# WHAT THIS TASK INVOLVES
Could you switch "Estonya" to "Letonya" in the stretch from the start of the entries through the line containing "İtalya’dır. Belgeleriniz sağlamsa ve bankaya", leaving everything else unchanged, and give back only those lines?

# Saved entries
- Opening Delimiter -
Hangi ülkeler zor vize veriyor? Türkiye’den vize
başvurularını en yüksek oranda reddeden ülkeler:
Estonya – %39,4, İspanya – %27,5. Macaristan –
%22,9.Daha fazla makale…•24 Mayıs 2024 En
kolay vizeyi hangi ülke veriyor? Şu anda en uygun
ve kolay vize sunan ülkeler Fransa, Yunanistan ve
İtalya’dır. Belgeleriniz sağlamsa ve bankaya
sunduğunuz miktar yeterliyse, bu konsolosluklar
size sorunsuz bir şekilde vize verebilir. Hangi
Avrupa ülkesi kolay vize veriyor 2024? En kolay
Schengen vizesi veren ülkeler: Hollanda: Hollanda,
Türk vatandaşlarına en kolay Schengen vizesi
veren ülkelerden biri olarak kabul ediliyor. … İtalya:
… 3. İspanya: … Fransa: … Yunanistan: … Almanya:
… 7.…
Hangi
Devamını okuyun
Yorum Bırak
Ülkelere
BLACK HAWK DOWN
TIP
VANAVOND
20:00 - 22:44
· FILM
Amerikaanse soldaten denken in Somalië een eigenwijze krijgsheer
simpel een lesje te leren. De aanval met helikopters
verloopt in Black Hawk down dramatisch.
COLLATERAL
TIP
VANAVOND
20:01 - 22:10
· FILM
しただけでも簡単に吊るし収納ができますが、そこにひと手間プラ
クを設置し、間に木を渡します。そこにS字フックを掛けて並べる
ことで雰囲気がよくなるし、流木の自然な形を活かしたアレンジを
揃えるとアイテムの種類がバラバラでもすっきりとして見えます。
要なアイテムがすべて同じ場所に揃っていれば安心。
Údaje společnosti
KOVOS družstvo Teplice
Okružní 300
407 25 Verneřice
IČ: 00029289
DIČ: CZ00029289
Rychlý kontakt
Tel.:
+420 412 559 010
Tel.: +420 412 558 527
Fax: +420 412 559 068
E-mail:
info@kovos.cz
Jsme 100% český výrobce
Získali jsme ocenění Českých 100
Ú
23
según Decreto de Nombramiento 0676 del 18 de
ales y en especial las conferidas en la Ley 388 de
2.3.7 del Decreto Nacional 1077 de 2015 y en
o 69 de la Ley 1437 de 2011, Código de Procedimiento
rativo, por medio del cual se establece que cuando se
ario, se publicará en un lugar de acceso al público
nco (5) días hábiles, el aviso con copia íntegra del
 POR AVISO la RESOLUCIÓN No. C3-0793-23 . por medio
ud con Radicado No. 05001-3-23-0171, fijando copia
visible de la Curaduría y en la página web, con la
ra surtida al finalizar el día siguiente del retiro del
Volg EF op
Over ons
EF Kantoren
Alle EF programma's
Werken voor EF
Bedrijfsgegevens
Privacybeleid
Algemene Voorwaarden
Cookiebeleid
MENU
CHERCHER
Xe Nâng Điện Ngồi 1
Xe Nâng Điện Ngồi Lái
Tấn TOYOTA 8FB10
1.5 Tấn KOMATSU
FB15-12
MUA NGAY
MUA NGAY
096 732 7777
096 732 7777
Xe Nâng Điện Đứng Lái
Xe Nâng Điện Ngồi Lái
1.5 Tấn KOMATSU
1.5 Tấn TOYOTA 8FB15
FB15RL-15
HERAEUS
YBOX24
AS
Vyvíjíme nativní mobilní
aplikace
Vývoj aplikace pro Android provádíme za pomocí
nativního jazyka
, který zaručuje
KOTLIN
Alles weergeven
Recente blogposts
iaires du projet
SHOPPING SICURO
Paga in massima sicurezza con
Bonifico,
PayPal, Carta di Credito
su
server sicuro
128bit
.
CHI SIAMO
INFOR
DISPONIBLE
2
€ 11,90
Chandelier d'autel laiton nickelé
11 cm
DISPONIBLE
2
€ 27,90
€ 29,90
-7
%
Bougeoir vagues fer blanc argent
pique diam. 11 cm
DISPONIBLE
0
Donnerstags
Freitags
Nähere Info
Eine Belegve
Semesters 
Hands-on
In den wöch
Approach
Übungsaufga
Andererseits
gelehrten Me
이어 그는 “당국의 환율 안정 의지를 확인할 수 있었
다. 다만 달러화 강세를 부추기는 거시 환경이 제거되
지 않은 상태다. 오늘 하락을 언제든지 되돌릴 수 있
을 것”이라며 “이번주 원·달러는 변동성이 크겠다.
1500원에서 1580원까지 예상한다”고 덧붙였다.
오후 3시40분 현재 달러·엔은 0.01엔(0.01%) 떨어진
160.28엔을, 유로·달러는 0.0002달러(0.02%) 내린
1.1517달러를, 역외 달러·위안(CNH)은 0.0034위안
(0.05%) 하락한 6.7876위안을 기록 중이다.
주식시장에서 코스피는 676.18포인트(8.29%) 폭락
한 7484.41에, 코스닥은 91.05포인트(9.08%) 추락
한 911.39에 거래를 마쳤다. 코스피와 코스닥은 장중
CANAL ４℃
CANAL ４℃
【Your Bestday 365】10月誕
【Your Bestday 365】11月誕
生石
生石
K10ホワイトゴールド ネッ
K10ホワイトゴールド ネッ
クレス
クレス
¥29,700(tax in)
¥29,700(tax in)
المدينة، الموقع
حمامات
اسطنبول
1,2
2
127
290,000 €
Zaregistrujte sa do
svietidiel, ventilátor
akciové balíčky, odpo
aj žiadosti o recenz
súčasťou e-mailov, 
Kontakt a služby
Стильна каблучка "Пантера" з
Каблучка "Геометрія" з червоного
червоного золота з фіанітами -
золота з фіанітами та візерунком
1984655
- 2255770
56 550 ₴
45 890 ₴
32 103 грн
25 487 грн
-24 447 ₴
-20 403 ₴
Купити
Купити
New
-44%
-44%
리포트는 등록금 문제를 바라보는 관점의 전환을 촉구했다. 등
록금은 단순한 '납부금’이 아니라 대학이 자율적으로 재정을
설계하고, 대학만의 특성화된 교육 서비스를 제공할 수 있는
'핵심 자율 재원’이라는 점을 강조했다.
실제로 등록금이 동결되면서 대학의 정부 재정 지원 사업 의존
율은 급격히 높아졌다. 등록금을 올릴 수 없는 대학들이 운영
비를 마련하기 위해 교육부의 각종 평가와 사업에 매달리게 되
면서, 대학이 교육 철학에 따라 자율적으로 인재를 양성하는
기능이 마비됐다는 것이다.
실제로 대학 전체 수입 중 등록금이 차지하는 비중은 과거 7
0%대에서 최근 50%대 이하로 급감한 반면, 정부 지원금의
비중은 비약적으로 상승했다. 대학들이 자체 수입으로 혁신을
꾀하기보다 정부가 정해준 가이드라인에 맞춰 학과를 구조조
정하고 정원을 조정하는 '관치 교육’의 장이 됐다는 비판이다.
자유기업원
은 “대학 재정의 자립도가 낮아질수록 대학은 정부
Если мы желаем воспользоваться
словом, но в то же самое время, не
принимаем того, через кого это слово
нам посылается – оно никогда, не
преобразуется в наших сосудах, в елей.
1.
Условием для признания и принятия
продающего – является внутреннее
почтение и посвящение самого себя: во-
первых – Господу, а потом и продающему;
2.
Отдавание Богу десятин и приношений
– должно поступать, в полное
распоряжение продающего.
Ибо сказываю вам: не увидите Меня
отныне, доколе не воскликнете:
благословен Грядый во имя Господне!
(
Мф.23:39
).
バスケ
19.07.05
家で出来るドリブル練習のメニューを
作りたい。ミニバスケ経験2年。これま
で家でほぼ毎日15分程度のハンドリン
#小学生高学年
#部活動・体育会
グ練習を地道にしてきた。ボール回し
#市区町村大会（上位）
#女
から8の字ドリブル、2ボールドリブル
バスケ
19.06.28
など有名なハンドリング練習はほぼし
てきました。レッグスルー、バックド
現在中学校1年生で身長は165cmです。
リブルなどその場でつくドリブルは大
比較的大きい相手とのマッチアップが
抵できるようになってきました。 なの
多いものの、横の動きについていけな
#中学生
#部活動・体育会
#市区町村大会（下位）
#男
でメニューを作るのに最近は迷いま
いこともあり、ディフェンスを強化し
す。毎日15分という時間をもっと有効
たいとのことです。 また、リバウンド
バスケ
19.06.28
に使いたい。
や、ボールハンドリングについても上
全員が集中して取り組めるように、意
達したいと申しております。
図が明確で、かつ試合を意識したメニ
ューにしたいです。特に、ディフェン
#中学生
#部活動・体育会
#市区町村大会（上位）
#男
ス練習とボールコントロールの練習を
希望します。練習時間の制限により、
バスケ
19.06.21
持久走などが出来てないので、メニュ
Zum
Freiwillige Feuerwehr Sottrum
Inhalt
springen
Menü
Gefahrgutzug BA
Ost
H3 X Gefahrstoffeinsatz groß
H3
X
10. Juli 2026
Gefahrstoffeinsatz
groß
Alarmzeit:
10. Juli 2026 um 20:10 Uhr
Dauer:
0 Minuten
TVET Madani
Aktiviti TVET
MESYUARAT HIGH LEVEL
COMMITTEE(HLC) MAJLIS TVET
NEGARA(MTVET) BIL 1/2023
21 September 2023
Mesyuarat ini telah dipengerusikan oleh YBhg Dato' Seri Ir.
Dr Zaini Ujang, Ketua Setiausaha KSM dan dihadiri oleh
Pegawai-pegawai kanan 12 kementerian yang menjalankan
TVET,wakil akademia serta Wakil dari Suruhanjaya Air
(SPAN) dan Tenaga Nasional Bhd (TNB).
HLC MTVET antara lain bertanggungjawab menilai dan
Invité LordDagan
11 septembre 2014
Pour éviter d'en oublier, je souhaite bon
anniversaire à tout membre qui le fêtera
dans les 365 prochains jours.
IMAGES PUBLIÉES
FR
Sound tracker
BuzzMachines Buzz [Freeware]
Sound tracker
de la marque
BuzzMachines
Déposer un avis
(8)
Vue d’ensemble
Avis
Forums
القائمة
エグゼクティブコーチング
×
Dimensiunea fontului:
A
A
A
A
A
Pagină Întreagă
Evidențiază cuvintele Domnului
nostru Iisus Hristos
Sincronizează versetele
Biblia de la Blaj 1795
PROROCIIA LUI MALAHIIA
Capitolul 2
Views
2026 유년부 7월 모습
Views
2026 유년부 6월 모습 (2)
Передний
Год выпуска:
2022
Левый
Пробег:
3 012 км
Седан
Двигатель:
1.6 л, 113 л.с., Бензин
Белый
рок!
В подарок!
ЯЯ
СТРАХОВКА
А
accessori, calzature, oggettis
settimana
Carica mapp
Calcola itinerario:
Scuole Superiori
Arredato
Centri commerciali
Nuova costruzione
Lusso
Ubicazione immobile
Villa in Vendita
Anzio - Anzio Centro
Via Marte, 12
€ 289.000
- Closing Delimiter -
# TASK OUTPUT
Hangi ülkeler zor vize veriyor? Türkiye’den vize
başvurularını en yüksek oranda reddeden ülkeler:
Letonya – %39,4, İspanya – %27,5. Macaristan –
%22,9.Daha fazla makale…•24 Mayıs 2024 En
kolay vizeyi hangi ülke veriyor? Şu anda en uygun
ve kolay vize sunan ülkeler Fransa, Yunanistan ve
İtalya’dır. Belgeleriniz sağlamsa ve bankaya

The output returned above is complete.